Have a lot of people underestimated George C. Wallace? His adroit performance last week left even the skeptics concerned about his effect on the 1968 election. “If you dismiss him out of hand as a clown in an Uncle Sam suit,” said Political Analyst Richard Scammon, “you make a grievous error. He is a tough, competent, shrewd politician who has support within the guts of the American electorate—the low income white voters.”
Under a sign exhorting “Stand Up for America,” Wallace mounted a rostrum at the Pittsburgh Hilton to address his first Northern audience since announcing for the presidency. While an S.R.O. crowd of 2,000 cheered and shouted “Amen!” and “Tell it like it is, George!”, Alabama’s former Governor sneered, winked and thundered through a 50-minute attack on everything from the Supreme Court to his favorite target, “pseudo-intellectuals.” When it was over, he had in hand a thousand more signatures than the 10,551 needed to place his American Independent Party on Pennsylvania’s presidential ballot.
Hominy Homily. Wallace demonstrated that his appeal does not stop with the blue-collar workers usually linked to his campaign. During his two-day tour of Pennsylvania’s industrial heartland, his audience appeared to be largely lower-middle-class suburbanites. Also, a few well-dressed men sporting John Birch Society pins trailed him everywhere. After George finished a hominy-and-homily speech in his best backwoods drawl, one Pennsylvania supporter boomed: “Wallace is a new Messiah!”

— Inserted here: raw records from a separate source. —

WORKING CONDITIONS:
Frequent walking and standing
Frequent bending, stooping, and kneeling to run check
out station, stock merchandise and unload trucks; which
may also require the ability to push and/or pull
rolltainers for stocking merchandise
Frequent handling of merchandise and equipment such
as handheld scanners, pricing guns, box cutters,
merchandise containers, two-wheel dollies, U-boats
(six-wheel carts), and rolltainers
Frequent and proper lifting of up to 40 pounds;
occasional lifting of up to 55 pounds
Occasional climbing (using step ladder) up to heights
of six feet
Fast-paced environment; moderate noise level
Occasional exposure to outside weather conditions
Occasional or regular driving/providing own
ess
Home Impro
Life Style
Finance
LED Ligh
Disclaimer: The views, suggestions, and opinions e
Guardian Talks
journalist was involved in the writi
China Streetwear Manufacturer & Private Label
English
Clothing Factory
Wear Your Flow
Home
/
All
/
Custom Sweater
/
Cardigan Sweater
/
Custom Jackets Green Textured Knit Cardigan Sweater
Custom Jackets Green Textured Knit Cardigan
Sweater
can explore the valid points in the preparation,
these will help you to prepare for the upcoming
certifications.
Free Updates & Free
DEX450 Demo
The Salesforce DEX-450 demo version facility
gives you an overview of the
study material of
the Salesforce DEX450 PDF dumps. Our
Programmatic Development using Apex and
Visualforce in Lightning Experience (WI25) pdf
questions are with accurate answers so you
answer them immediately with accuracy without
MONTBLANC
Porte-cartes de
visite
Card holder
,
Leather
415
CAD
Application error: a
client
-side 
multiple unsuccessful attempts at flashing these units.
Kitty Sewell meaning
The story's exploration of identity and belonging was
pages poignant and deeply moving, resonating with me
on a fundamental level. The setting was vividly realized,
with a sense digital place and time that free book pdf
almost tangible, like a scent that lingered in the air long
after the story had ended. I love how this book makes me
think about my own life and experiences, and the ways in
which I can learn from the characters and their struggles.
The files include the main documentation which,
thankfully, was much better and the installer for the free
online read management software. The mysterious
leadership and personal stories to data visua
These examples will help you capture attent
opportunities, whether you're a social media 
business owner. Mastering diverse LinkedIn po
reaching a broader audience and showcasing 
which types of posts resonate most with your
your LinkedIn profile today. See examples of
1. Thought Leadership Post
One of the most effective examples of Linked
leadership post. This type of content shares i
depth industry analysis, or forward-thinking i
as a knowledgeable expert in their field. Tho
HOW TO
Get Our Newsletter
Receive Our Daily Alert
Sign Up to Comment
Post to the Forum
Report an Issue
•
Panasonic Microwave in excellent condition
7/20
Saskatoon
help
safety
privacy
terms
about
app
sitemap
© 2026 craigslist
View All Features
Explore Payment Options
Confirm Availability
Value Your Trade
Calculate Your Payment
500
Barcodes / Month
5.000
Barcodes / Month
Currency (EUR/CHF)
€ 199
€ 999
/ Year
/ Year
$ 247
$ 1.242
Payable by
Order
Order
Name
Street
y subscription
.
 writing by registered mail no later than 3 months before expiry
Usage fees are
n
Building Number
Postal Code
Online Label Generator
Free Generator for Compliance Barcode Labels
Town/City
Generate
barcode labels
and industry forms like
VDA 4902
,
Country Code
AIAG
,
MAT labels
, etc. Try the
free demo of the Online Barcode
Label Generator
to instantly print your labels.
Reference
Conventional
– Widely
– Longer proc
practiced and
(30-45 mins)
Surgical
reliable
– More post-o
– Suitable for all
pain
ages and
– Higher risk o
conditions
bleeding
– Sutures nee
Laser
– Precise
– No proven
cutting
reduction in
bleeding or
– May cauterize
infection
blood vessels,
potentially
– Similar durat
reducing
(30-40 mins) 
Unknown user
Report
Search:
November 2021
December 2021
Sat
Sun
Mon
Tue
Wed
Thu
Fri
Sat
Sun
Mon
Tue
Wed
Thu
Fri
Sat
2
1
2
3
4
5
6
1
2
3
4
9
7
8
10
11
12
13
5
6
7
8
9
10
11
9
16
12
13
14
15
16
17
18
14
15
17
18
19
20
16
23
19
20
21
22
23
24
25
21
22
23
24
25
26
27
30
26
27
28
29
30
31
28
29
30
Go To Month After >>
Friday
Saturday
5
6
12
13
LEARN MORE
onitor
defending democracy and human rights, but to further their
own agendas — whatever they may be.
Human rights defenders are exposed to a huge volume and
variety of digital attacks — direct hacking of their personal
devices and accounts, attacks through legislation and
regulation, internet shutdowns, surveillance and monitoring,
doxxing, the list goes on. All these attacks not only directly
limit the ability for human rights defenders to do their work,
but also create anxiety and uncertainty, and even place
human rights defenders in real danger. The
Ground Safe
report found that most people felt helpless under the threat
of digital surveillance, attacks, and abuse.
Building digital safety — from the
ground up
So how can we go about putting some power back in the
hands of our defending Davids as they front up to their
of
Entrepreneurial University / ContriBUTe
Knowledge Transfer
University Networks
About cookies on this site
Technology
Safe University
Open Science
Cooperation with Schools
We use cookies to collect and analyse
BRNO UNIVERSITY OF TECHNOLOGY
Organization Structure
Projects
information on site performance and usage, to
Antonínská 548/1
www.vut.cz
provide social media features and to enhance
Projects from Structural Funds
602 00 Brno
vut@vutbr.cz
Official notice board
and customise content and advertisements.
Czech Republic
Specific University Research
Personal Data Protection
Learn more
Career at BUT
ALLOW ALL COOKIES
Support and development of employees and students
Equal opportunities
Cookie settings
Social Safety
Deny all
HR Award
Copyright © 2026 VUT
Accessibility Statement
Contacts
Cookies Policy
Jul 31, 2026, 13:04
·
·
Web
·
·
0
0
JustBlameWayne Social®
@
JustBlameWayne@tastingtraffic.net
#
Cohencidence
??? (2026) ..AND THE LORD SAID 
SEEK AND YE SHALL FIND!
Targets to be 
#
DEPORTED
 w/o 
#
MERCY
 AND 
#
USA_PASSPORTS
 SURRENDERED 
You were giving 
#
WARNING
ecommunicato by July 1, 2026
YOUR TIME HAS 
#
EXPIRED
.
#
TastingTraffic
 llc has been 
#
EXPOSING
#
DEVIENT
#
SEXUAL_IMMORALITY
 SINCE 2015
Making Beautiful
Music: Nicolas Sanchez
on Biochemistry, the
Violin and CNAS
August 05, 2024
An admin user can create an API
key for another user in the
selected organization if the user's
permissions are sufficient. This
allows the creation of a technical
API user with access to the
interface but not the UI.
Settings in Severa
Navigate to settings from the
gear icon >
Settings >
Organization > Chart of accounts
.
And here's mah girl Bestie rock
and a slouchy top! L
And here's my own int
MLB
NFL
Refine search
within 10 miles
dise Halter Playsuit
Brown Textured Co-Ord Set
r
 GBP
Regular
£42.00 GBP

Others see him as more of a Mephisto, who is intent on denying either major challenger a majority of the electoral vote. He could then swap his support for a “covenant”—as he calls it—with the candidate who agrees to advance his policies. Besides the predictable Southern vote, Wallace hopes to get a big chunk of the Goldwater Republican and dissident Democratic vote in the North. Historically, the odds are against his achieving the goal he seeks; only twice has an election been deadlocked and decided by the U.S. House of Representatives. The last: in 1824, when John Quincy Adams beat Andrew Jackson only after Kentucky Senator Henry Clay threw his support to Adams in exchange for the Secretary of State’s job.
Nonetheless, Wallace will continue his campaign to get on 49 states’ presidential ballots (Ohio’s requirements are too tough). He intends to keep barnstorming until the election with his 21-member campaign entourage in a chartered DC-6, meanwhile governing Alabama via a sophisticated telephone hookup that keeps him in constant communication with the state. Only his wife’s illness could possibly slow him down. Last week when Lurleen Wallace underwent emergency cancer surgery for the third time in two years, George canceled all speaking engagements to join her.